水力発電は、2021年10月に発表された「第6次エネルギー基本計画」において、再生可能エネルギーの中でも、純国産で、渇水の問題を除き、天候に左右されない優れた安定供給性を持ち、長期的に活用可能なエネルギー源であり、地域共生型のエネルギー源としての役割を拡大していくことが期待されています。

水力発電の開発・普及促進のための公的支援策として、「水力発電の事業初期段階における支援事業(初期調査等支援事業)」、「水力発電の既存設備の増出力又は増電力量の可能性調査及び更新等事業(既存設備有効活用支援事業)」があり、開発段階や在規模改修時のイニシャルコストを軽減する支援策があります。また、FIT/FIP制度は、それぞれ仕組みが異なるものの買取価格を上乗せすることで投資コスト回収が進みやすくすることで開発を促す支援策です。

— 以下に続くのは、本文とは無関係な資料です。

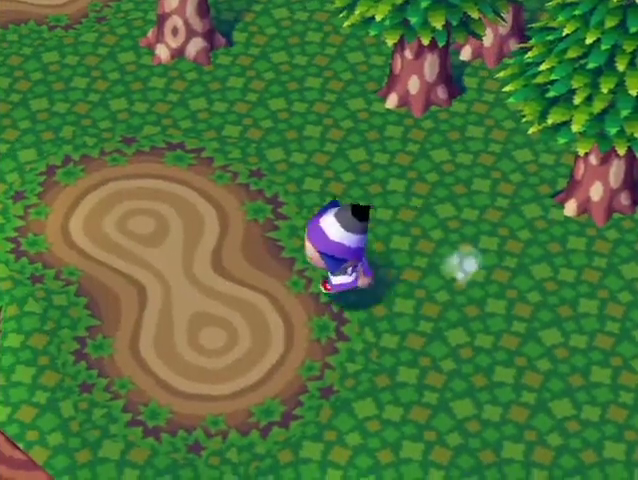
{"buttons": ["L1"], "left_stick": "up-left", "right_stick": "center", "events": [[467, "left_stick", "up-left"]]}
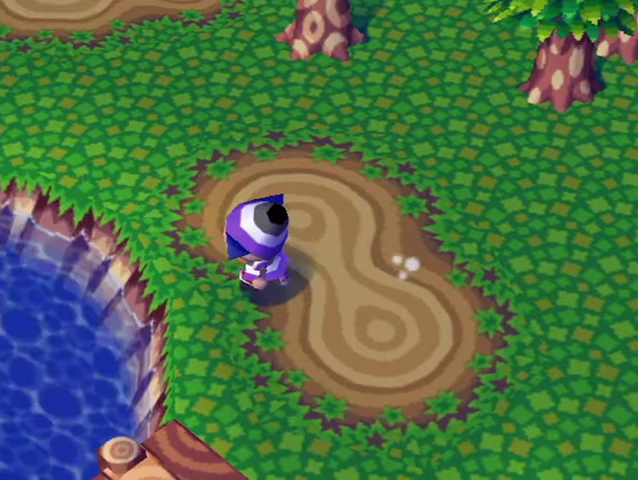
{"buttons": ["L1"], "left_stick": "up-left", "right_stick": "center", "events": []}
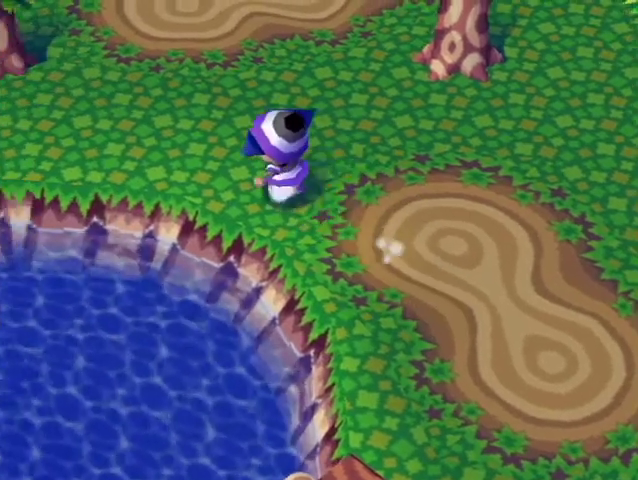
{"buttons": ["L1"], "left_stick": "left", "right_stick": "center", "events": [[467, "left_stick", "left"]]}
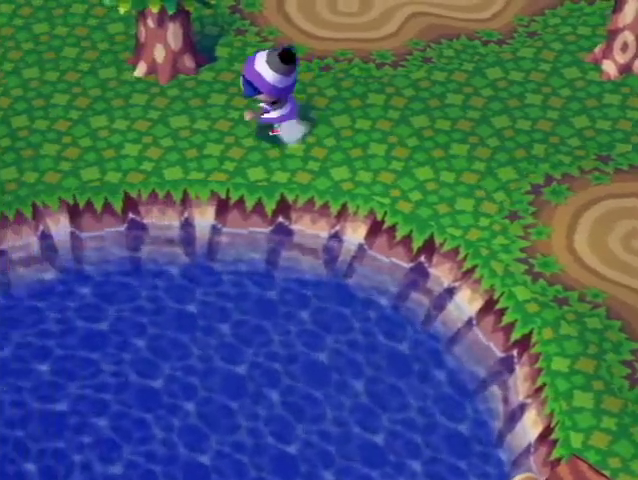
{"buttons": ["L1"], "left_stick": "down-left", "right_stick": "center", "events": [[300, "left_stick", "down-left"]]}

このような制度としてではなく、水力発電の価値や可能性に鑑みた新しい支援が始められています。その一つとして、水力発電所へのネーミングライツが、2023(令和5)年5月に「ぐんぎん尾瀬片品発電所」、10月に「SMBC宇治グリーン発電所」が発表されました。ネーミングライツ(命名権)は、スポーツ施設や文化施設等の施設に、スポンサー企業名等の名称を付ける広告手法の一つで、施設の維持・運営費を賄う財源確保策の一環として多くの自治体で取組まれています。公共施設以外にもネーミングライツの取組は広がっているようですが、水力発電所のような発電施設での取り組みは珍しいと思いますが、発電事業者とスポンサー企業の両方が水力発電所を通して、カーボンニュートラル社会の実現へ近づくのみならず、地域との連携・共生に貢献し、水力発電の価値創造・向上につながることを期待します。